In the early days of aviation barns and airplanes went together like peanut butter and jelly or pastrami on rye. Barns were the only buildings available that were large enough to house early airplanes so it should be no surprise that many early aviation buildings looked like a barn.

William Boeing was one of the early pioneers of the aviation industry. He purchased a shipbuilder’s yard along an oxbow turn of the Duwamish River near the burgeoning metropolis of Seattle, Washington from Edward Heath in 1910. Heath was building Boeing a yacht at the yard but was nearly bankrupt so Boeing made him an offer he couldn’t refuse. Boeing did not purchase the facility to build airplanes but instead kept building ships. With war potentially looming in 1916 he realized that a government contract to build airplanes would require a large operation and Heath’s shipyard was well-situated to build wooden seaplanes. Boeing had been building airplanes as the Pacific Aero Products Company and moved in 1917 and began producing airplanes as the Boeing Aircraft Company.

The Navy ordered 50 Model C seaplanes to be used to for training. Unfortunately for Boeing other contracts were few and far between and with the end of the war in 1918 government money dried up. The company began producing furniture and flat-bottomed boats to stay solvent until Boeing had an idea. Why couldn’t the airplane be used to transport the mail? Boeing put that idea to the test in 1919 when a Boeing airplane was used to transport mail from Canada to the US and in less than a decade Boeing’s company was one of the largest manufacturers of airplanes in the world with William Boeing’s name being mentioned with the likes of Anthony Fokker and the Wright Brothers.

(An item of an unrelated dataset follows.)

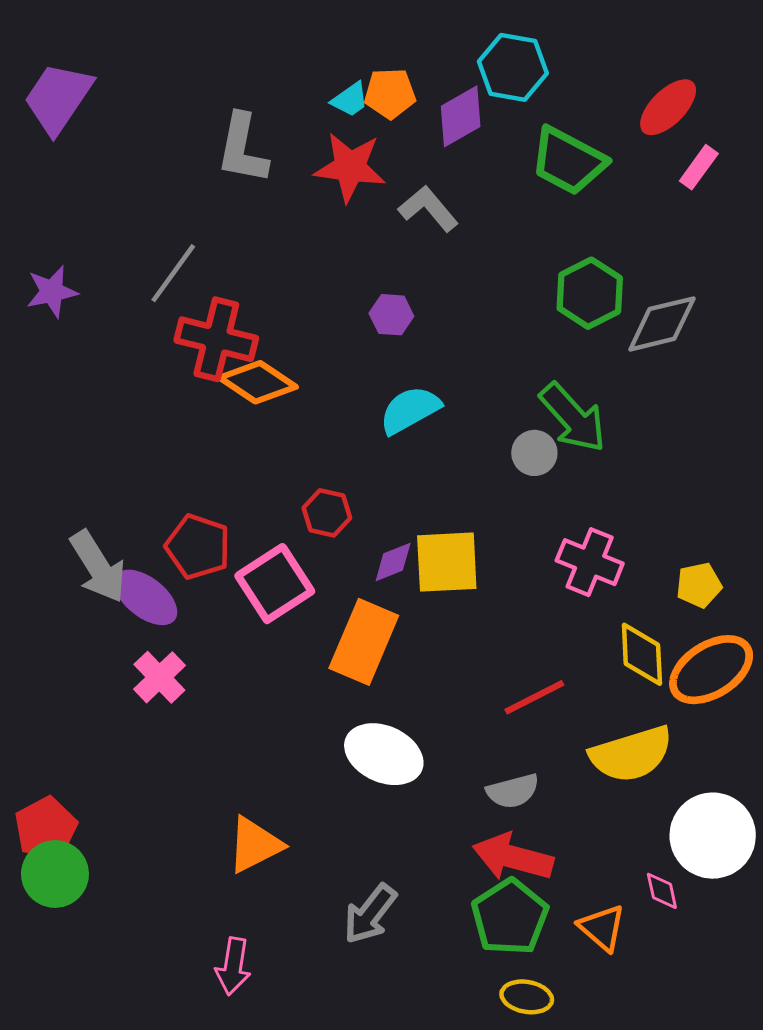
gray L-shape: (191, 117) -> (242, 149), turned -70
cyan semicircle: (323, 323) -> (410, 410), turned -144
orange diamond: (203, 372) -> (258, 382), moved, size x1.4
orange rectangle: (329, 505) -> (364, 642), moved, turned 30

Central to the production was a large barn-like building known as Building 105. Those who worked at the plant knew it as the Red Barn. The building dates from 1909 and was the main production facility of the company. Eventually the airplanes that were produced got larger and needed more room so Boeing moved its production facility in the 1950s. As the company expanded many of the older buildings were demolished and in 1970 Boeing sold the land to the Port of Seattle and the original plant is now occupied by Terminal 115. Only two original buildings remain standing, a circa-1930 administration building and the Red Barn, which was disassembled, moved and reassembled at the current Boeing plant and reopened in 1980 as the Museum of Flight which has expanded to include a number of exhibitions like a mock-up of the original factory and a walk through of a Concorde and the Boeing-made Air Force One plane used by Presidents Eisenhower, Kennedy, Johnson and Nixon. It is still painted red and is the oldest airplane manufacturing building in the United States!